In particolare, il primo comma del novellato art. 2120 afferma che “in ogni caso di cessazione del rapporto di lavoro subordinato, il prestatore di lavoro ha diritto a un trattamento di fine rapporto. Tale trattamento si calcola sommando per ciascun anno di servizio una quota pari e comunque non superiore all’importo della retribuzione dovuta per l’anno stesso divisa per 13,5 (…)“. La disposizione in parola è pertanto sufficientemente esplicativa di come vada calcolato il quantum spettante al personale che va via dall’impresa: per ciascun anno di lavoro la quota da accantonare in apposito fondo (il TFR appunto) è data dalla divisione della retribuzione lorda annua per 13,5, dove la cifra del divisore non esprime altro che il numero medio delle mensilità (intera tredicesima e metà della quattordicesima) cui la generalità dei lavoratori, disciplinati da diversi contratti collettivi, ha diritto. In sostanza, quindi, l’accantonamento annuale effettivo di TFR è pari a circa il 7,41% (100/13,5) dell’ammontare complessivo degli emolumenti percepiti nell’anno dal personale dipendente. Inoltre, la retribuzione lorda annua di riferimento è da intendersi quantitativamente in forma estesa, perché il secondo comma dell’art. 2120 stabilisce che essa include ” … tutte le somme (…) corrisposte in dipendenza del rapporto di lavoro, a titolo non occasionale e con esclusione di quanto corrisposto a titolo di rimborso spese” e, se è prevista una diversa disciplina nei contratti collettivi nazionali di lavoro, questa deve essere tale da assicurare comunque un risultato globale più favorevole al lavoratore (Cassazione, sentenza n. 5235/1987).

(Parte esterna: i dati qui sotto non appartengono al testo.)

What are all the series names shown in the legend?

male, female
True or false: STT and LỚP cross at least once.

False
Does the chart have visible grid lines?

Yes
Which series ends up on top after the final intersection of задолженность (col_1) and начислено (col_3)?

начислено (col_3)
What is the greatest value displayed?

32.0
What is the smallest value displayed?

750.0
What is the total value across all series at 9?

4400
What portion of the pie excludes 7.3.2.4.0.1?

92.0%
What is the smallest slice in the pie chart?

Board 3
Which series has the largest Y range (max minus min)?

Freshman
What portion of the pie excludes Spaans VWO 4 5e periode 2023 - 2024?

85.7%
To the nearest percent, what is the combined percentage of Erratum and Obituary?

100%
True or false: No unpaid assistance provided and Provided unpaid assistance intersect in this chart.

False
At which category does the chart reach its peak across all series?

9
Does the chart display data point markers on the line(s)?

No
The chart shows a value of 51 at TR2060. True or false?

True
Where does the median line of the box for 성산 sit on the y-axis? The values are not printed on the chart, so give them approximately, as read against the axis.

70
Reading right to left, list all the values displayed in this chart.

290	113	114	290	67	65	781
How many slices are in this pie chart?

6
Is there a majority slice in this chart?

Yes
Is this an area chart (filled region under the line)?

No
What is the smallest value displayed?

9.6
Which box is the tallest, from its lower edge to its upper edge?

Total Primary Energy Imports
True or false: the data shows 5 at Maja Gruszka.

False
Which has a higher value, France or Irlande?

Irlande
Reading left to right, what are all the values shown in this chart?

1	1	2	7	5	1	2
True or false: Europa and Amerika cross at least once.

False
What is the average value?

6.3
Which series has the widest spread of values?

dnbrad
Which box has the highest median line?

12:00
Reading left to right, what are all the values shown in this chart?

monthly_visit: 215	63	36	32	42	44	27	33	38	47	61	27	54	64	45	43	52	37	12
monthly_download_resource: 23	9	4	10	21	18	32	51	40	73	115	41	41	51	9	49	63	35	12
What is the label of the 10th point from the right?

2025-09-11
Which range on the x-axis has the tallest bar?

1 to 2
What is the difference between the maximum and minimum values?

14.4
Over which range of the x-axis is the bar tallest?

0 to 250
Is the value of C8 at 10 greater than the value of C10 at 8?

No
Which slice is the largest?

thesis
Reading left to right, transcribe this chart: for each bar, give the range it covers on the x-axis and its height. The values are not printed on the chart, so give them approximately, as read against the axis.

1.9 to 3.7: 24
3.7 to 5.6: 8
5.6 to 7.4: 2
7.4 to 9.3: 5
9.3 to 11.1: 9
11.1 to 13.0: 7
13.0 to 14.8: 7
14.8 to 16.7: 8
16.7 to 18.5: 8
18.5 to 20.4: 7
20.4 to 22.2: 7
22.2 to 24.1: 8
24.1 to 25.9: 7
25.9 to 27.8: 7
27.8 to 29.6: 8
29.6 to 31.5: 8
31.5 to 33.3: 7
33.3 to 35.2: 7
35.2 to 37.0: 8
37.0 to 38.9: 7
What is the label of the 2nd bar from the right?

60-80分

Venendo alla rivalutazione del TFR, che è l’aspetto attualmente più interessante, in quanto parametro essenziale di paragone con i fondi pensione, la normativa dell’istituto fissa un meccanismo di automatico adeguamento al costo della vita, per garantire la stabilità nel tempo del potere d’acquisto del Trattamento di Fine Rapporto. Nello specifico, la salvaguardia dai processi inflattivi è assicurata dall’incremento del trattamento, alla fine di ciascun anno, mediante l’applicazione di un moltiplicatore, costituito dall’1,5% in misura fissa e dal 75% dell’aumento dell’indice dei prezzi al consumo determinato dall’ISTAT (rispetto al mese di dicembre dell’anno precedente). Anche qui il computo non è difficile, perché la rivalutazione annua percentuale del TFR può essere esemplificata con la formula: 1,5 + 75% del tasso d’inflazione (p.es. con un tasso d’inflazione del 2,5% la rivalutazione del TFR è 3,375%, pari a 1,5 + 1,875 per cento).
Questa rivalutazione è calcolata il 31 dicembre di ogni anno (tranne il caso di cessazione del rapporto di lavoro) su base composta, ovvero ciascun incremento del trattamento è operato anche sugli incrementi precedenti, perché facenti ormai parte del TFR accantonato.
Volendo pertanto ricapitolare, il trattamento di fine rapporto spettante al lavoratore è dato dalla quota capitale, derivante dagli accantonamenti annui del 7,41% delle retribuzioni di quegli anni, e dalla “quota interessi”, cioè dal rendimento finanziario del fondo maturato alla data del 31 dicembre dell’anno precedente (1,5 + 75% del tasso d’inflazione ISTAT).
Le considerazioni esposte consentono peraltro a quei dipendenti subordinati vicini alla pensione di valutare con maggiore ponderazione l’alternativa sulla destinazione del loro TFR. Infatti è del tutto evidente come, nell’attuale congiuntura economica che vede il costo della vita aggirarsi sul punto e mezzo percentuale, un tasso di rivalutazione della “liquidazione” intorno al 2,6 o 2,7% possa considerarsi, nel breve termine, sicuramente più vantaggioso dei rendimenti, molto contenuti, degli spesso decantati fondi di pensione integrativa.